Retail sales in Scotland fell by 1.8% year-on-year on a total basis in July despite a healthy rise in footfall. On a like-for basis sales dropped by 3.7%.


Scottish retail sales drop in July despite rise in footfall

The figures released by the Scottish Retail Consortium and KPMG show that total food sales fell by 2.8% to mark the deepest decline since March. Over the last three months, total food sales declined by 2%, compared to 0.1% growth over the last twelve months.

The SRC said discounting across the grocery market was a major factor contributing to the decline although the food sector faced tough comparisons from the same month last year when sales rose by 5.6%.

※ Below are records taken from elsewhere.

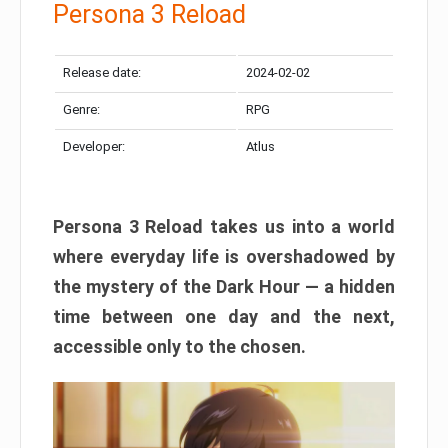
Persona 3 Reload
Release date:
2024-02-02
Genre:
RPG
Developer:
Atlus
Persona 3 Reload takes us into a world
where everyday life is overshadowed by
the mystery of the Dark Hour — a hidden
time between one day and the next,
accessible only to the chosen.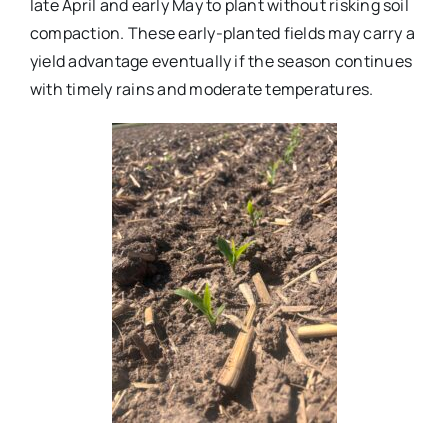
late April and early May to plant without risking soil
compaction. These early-planted fields may carry a
yield advantage eventually if the season continues
with timely rains and moderate temperatures.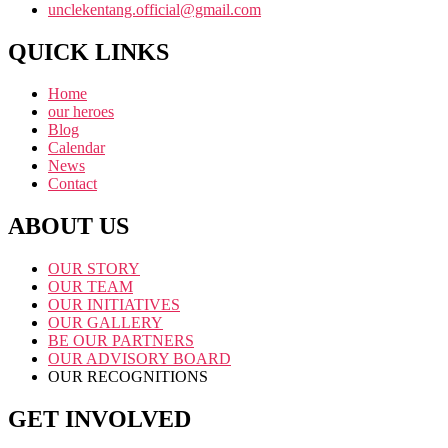
unclekentang.official@gmail.com
QUICK LINKS
Home
our heroes
Blog
Calendar
News
Contact
ABOUT US
OUR STORY
OUR TEAM
OUR INITIATIVES
OUR GALLERY
BE OUR PARTNERS
OUR ADVISORY BOARD
OUR RECOGNITIONS
GET INVOLVED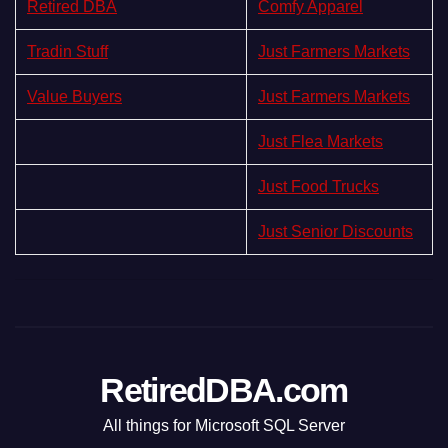
Retired DBA
Comfy Apparel
Tradin Stuff
Just Farmers Markets
Value Buyers
Just Farmers Markets
Just Flea Markets
Just Food Trucks
Just Senior Discounts
RetiredDBA.com
All things for Microsoft SQL Server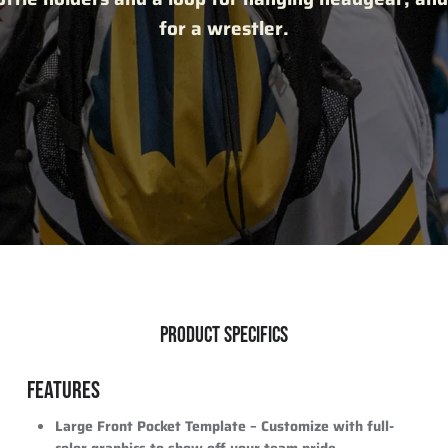
for a wrestler.
PRODUCT SPECIFICS
FEATURES
Large Front Pocket Template
– Customize with full-
color graphics to show off your team pride.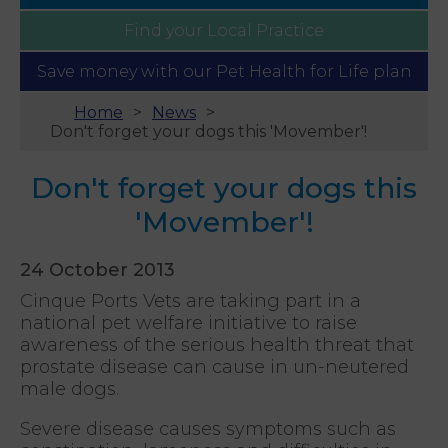
Find your
Local Practice
Save money with our
Pet Health for Life plan
Home
News
Don't forget your dogs this 'Movember'!
Don't forget your dogs this
'Movember'!
24 October 2013
Cinque Ports Vets are taking part in a
national pet welfare initiative to raise
awareness of the serious health threat that
prostate disease can cause in un-neutered
male dogs.
Severe disease causes symptoms such as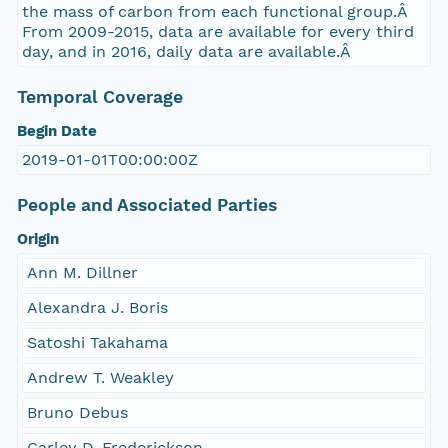
the mass of carbon from each functional group.Â
From 2009-2015, data are available for every third
day, and in 2016, daily data are available.Â
Temporal Coverage
Begin Date
2019-01-01T00:00:00Z
People and Associated Parties
Origin
Ann M. Dillner
Alexandra J. Boris
Satoshi Takahama
Andrew T. Weakley
Bruno Debus
Carley D. Frederickson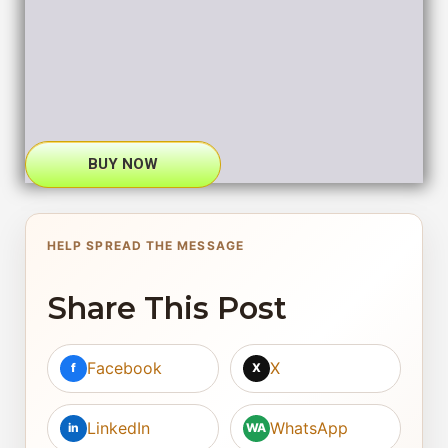
BUY NOW
HELP SPREAD THE MESSAGE
Share This Post
Facebook
X
f
X
LinkedIn
WhatsApp
in
WA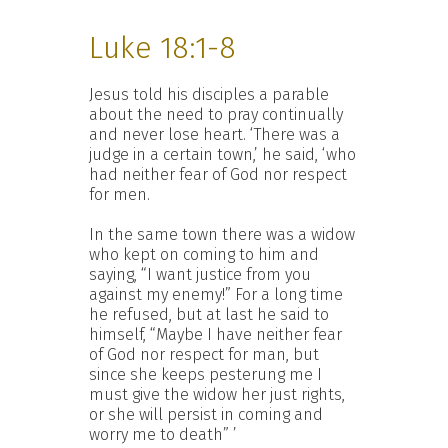
Luke 18:1-8
Jesus told his disciples a parable
about the need to pray continually
and never lose heart. ‘There was a
judge in a certain town,’ he said, ‘who
had neither fear of God nor respect
for men.
In the same town there was a widow
who kept on coming to him and
saying, “I want justice from you
against my enemy!” For a long time
he refused, but at last he said to
himself, “Maybe I have neither fear
of God nor respect for man, but
since she keeps pesterung me I
must give the widow her just rights,
or she will persist in coming and
worry me to death” ’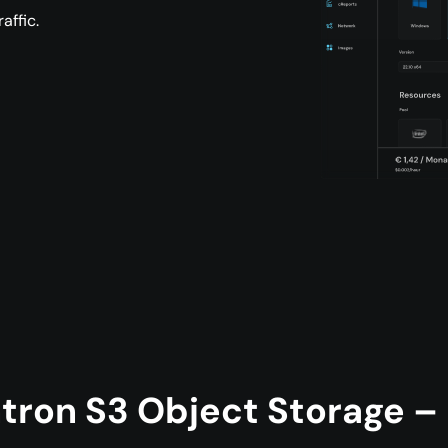
affic.
tron S3 Object Storage – B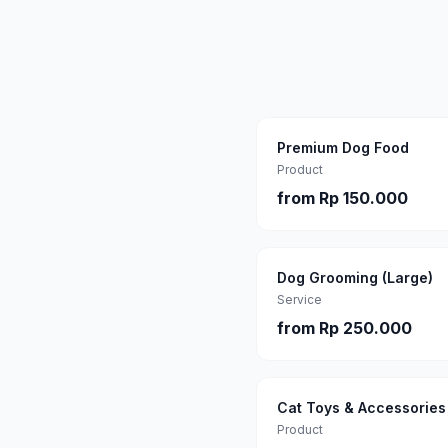
Premium Dog Food
Product
from
Rp 150.000
Dog Grooming (Large)
Service
from
Rp 250.000
Cat Toys & Accessories
Product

David McCorquodale, head of retail at KPMG, said: "The food and drink sector continues to be the drag on the statistics with competitive pricing amongst the grocers driving negative like-for-likes for the twelfth month in a row. The decline in Scottish food sales is similar to that felt in the rest of the UK and so we are not noticing regional variations on this theme."

Meanwhile, total non-food sales decreased by 1% on a year earlier. However, when adjusted for the estimated effect of online sales in Scotland, total non-food sales would have increased by 0.7% - the strongest growth in the last three months. The SRC attributed this to strong trade in outdoor furniture, DIY and home furnishings, as well as Commonwealth Games related purchases.

Commenting on the month's figures, SRC director David Lonsdale said: “Despite a healthy rise in footfall witnessed on Scotland’s high streets and shopping centres in July, it didn’t translate into a commensurate increase in the actual value of retail sales.

“Going forward, retailers will be buoyed by further recent rises in employment and falling unemployment in Scotland, albeit forecasts for future wage growth over the short term remain tentative at best. Government can assist with policies which put money into people’s pockets, keep down the cost of doing business, and make it easier for retailers to invest and expand their premises.”